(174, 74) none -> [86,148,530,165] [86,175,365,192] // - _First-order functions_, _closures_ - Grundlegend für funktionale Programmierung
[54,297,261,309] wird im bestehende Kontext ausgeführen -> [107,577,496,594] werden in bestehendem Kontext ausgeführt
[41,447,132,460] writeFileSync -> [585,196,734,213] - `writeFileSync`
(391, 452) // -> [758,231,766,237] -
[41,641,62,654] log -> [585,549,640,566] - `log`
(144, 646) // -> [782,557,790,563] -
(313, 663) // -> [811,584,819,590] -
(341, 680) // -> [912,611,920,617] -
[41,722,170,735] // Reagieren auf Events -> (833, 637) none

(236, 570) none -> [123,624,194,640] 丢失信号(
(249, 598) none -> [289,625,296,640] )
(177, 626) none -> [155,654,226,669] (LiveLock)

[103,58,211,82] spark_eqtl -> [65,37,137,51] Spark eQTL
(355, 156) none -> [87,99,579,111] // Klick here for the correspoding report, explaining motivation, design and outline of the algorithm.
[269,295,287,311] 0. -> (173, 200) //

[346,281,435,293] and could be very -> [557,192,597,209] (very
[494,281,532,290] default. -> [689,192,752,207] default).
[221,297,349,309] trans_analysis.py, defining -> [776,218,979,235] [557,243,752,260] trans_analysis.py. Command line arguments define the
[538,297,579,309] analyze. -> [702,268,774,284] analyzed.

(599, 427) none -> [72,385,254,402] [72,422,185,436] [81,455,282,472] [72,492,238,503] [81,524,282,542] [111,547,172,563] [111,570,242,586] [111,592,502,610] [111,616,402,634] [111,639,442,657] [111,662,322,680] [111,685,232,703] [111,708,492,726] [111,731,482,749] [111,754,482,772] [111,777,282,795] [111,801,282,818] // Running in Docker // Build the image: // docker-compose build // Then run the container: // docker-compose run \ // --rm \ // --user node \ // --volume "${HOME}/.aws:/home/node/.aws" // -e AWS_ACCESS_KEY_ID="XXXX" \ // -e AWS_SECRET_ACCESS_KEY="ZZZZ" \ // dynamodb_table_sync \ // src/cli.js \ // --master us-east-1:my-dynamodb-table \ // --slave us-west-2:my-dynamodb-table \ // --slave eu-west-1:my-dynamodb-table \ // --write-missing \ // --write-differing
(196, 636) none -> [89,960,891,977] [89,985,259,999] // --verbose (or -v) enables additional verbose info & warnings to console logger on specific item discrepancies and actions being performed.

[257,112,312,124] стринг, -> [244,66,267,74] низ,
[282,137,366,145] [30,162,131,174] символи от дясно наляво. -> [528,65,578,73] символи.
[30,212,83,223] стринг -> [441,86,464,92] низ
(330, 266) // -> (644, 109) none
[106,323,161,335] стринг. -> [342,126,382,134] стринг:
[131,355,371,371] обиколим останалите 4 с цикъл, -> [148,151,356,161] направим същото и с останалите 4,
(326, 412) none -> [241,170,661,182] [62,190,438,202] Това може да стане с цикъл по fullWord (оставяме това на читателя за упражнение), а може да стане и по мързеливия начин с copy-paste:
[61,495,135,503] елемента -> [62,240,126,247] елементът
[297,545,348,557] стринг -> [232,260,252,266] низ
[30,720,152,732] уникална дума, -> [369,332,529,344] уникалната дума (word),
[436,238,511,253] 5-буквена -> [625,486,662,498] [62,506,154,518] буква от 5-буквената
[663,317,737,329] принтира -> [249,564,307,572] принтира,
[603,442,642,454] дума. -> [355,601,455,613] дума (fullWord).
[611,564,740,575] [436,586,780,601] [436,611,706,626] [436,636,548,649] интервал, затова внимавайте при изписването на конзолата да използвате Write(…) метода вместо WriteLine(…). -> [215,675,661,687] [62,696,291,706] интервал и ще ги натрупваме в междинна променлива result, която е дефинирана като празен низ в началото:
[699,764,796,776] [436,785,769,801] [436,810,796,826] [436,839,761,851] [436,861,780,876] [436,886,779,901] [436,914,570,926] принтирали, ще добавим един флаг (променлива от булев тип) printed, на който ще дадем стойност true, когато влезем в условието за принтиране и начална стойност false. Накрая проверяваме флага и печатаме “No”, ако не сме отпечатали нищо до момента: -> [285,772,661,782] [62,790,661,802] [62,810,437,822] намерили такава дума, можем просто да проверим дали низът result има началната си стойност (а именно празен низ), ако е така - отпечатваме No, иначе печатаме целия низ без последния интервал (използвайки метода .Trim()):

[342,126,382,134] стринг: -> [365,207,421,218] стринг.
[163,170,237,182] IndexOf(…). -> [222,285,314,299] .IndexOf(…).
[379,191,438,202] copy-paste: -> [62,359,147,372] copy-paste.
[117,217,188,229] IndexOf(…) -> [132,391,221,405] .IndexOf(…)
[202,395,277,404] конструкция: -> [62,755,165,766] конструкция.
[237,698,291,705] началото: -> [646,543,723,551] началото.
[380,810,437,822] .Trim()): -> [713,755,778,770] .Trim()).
◇ ◇ ◇ ◇ ◇
## Directive
Among the entries, find each line that includes the string "IndexOf" and copy it.

## Exercise output
[163,170,237,182] IndexOf(…). -> [222,285,314,299] .IndexOf(…).
[117,217,188,229] IndexOf(…) -> [132,391,221,405] .IndexOf(…)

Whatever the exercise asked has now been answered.